Stored records:
■ ■ ■ ■ ■ ■ ■
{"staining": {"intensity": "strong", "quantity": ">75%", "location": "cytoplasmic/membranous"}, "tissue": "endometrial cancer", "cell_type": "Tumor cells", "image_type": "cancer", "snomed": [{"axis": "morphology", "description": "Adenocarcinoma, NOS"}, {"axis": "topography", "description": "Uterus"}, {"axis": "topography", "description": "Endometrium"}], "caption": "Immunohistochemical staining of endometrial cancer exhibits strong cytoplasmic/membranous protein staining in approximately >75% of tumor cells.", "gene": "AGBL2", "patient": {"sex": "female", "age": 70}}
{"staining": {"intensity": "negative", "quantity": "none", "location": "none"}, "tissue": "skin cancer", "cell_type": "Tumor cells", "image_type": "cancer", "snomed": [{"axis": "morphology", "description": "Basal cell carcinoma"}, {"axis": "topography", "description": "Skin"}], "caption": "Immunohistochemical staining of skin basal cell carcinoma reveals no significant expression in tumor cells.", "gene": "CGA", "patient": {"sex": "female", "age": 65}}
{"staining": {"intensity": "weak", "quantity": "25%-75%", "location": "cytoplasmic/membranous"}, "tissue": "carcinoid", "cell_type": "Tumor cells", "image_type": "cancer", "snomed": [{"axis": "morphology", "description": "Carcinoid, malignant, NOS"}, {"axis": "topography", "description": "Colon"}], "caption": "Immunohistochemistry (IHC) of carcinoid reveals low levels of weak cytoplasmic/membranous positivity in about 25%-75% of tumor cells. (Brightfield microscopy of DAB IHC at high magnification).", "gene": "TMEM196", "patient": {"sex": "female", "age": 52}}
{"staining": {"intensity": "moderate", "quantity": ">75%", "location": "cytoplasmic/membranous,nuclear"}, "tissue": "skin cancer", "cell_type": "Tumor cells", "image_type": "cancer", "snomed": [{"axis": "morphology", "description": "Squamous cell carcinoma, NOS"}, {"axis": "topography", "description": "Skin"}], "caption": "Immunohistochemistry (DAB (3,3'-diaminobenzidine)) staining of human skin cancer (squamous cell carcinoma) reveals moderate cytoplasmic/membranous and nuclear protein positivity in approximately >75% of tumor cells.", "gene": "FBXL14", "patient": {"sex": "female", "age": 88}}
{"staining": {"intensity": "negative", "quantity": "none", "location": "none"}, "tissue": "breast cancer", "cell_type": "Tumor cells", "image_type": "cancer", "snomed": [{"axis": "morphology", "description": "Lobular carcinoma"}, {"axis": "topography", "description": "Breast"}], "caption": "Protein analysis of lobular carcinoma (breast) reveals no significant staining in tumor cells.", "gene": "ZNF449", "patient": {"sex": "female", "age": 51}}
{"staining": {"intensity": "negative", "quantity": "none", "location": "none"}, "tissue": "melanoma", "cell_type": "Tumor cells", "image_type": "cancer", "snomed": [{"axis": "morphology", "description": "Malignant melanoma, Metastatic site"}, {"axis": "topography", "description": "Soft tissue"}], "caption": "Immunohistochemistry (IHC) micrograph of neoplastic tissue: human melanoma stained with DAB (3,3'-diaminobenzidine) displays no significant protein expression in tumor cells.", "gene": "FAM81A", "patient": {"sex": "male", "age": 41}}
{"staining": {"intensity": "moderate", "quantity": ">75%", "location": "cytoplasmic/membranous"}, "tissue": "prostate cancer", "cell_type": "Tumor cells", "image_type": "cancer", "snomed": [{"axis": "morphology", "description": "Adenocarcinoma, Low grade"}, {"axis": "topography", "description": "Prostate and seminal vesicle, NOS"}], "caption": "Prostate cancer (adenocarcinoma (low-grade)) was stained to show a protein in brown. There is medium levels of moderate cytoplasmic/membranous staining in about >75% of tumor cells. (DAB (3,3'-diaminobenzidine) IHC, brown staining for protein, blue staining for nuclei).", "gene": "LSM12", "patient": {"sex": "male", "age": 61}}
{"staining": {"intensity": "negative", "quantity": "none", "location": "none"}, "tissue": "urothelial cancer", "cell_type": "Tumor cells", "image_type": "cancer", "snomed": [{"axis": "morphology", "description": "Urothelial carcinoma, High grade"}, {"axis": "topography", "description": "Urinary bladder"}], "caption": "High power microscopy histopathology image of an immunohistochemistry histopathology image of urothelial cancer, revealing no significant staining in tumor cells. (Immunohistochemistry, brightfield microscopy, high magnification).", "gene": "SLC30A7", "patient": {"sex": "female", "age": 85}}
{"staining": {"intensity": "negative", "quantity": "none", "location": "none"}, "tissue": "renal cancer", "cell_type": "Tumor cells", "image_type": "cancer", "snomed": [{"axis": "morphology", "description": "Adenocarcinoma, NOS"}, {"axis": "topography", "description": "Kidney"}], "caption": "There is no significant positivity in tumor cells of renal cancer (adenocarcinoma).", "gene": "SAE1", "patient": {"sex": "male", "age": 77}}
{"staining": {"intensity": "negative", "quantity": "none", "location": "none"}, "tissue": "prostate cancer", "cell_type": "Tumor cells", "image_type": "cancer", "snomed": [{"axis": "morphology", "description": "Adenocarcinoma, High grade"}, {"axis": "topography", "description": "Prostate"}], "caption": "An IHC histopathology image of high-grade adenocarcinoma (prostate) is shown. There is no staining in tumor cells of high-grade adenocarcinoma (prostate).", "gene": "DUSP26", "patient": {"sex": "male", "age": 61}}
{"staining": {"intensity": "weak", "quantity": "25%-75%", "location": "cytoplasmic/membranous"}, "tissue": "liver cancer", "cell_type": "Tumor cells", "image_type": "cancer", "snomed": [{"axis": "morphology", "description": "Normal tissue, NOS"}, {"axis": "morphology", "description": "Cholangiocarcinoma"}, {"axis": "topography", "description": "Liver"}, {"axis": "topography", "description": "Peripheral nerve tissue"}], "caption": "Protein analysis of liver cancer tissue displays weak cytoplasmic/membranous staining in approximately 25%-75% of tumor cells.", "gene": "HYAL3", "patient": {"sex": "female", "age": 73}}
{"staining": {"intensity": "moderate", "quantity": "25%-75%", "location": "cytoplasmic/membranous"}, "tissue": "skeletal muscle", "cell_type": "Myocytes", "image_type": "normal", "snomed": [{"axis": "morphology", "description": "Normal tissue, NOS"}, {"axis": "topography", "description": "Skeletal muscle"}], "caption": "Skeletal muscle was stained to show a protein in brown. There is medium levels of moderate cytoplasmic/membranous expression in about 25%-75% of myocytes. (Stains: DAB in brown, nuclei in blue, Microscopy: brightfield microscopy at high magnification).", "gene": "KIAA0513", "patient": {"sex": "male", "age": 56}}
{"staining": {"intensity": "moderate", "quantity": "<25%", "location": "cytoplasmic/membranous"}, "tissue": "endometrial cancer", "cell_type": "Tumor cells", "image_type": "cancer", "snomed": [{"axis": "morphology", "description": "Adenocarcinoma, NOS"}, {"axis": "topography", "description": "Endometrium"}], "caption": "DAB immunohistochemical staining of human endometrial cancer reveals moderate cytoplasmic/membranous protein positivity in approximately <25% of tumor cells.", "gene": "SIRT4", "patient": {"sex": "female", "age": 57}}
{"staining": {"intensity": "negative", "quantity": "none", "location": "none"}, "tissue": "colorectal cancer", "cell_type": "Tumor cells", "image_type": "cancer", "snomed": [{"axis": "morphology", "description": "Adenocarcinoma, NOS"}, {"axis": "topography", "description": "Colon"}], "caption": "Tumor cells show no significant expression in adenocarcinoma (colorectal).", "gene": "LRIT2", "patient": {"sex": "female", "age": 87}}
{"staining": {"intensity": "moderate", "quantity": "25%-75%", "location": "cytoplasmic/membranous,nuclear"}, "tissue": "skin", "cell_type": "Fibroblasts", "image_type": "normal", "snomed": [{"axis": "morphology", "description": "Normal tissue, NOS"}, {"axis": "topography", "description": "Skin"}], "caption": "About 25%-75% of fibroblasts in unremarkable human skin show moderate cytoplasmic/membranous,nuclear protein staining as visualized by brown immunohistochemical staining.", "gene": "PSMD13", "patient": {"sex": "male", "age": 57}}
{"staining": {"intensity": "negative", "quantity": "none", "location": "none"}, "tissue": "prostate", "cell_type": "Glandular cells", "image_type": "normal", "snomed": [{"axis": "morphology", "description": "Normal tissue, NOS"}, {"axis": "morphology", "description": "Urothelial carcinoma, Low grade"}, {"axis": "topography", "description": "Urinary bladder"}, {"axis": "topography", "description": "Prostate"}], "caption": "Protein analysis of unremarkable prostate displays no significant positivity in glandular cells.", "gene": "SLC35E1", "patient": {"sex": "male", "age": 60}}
■ ■ ■ ■ ■ ■ ■
■ **YOUR ASSIGNMENT**: Repeat only the lines above, from the first line of the entries through the line that contains "staining of skin", including both ends.

■ **EXERCISE RESPONSE**:
{"staining": {"intensity": "strong", "quantity": ">75%", "location": "cytoplasmic/membranous"}, "tissue": "endometrial cancer", "cell_type": "Tumor cells", "image_type": "cancer", "snomed": [{"axis": "morphology", "description": "Adenocarcinoma, NOS"}, {"axis": "topography", "description": "Uterus"}, {"axis": "topography", "description": "Endometrium"}], "caption": "Immunohistochemical staining of endometrial cancer exhibits strong cytoplasmic/membranous protein staining in approximately >75% of tumor cells.", "gene": "AGBL2", "patient": {"sex": "female", "age": 70}}
{"staining": {"intensity": "negative", "quantity": "none", "location": "none"}, "tissue": "skin cancer", "cell_type": "Tumor cells", "image_type": "cancer", "snomed": [{"axis": "morphology", "description": "Basal cell carcinoma"}, {"axis": "topography", "description": "Skin"}], "caption": "Immunohistochemical staining of skin basal cell carcinoma reveals no significant expression in tumor cells.", "gene": "CGA", "patient": {"sex": "female", "age": 65}}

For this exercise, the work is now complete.